Task:
Supply the number of lines below containing "human", nothing else.

Extracted records:
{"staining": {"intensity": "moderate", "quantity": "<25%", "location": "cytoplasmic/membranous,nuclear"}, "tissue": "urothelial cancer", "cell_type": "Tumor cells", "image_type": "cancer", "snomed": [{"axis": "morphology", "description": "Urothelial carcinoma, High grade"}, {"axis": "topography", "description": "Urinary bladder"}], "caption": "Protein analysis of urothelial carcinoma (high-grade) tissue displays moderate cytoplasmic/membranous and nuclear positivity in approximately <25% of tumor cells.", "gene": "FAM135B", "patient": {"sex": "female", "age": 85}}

==

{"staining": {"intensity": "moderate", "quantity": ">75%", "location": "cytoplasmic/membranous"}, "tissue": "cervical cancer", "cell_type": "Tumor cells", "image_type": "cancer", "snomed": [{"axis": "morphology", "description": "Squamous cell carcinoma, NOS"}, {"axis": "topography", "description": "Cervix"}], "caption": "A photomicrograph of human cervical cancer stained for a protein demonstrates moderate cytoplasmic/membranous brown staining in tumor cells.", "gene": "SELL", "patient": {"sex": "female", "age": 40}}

---

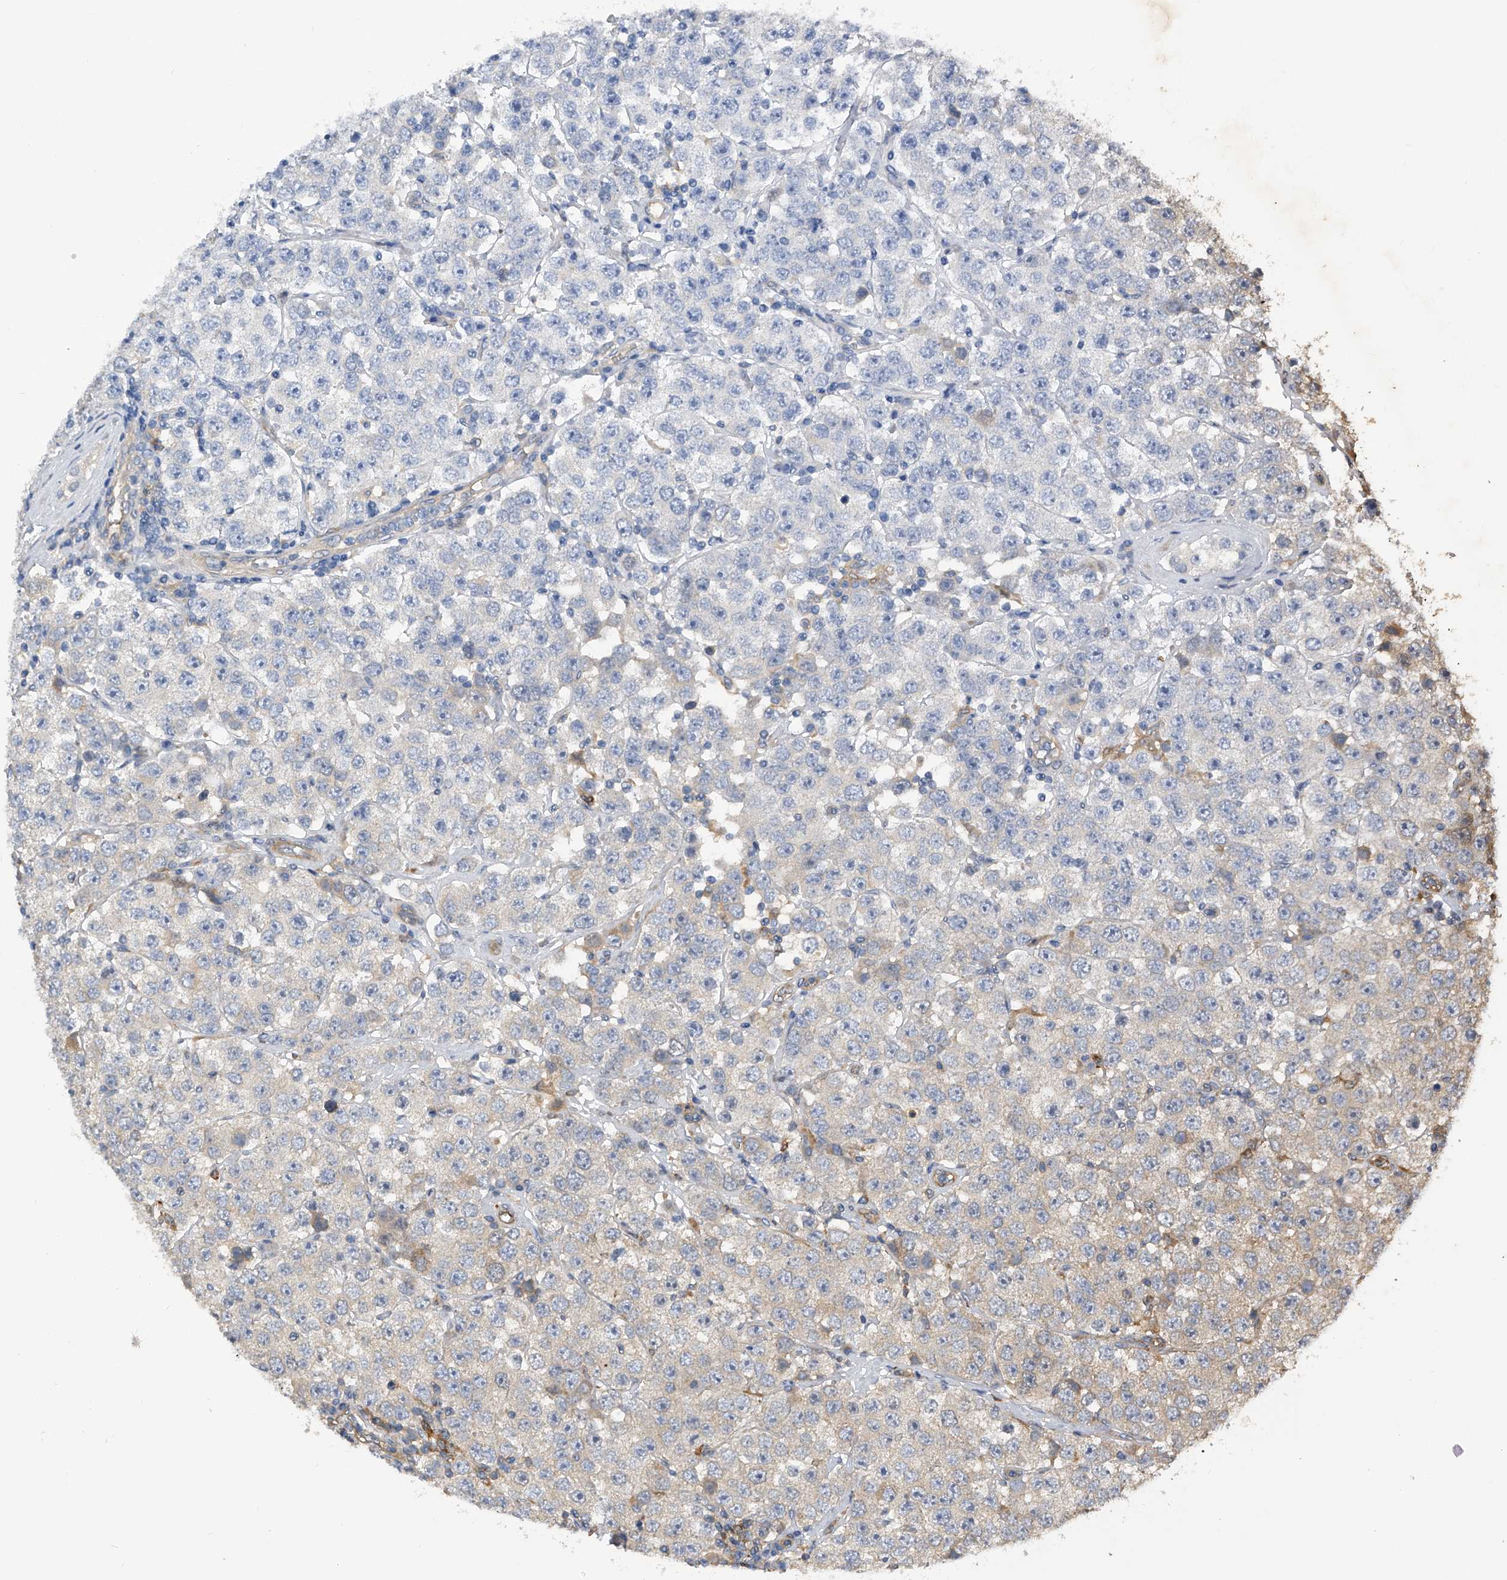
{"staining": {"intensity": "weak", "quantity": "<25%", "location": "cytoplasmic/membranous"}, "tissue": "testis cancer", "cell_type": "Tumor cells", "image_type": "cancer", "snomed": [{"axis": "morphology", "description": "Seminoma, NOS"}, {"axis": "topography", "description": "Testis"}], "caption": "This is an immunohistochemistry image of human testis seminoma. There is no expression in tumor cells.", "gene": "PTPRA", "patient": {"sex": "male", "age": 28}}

Solution for this exercise:
2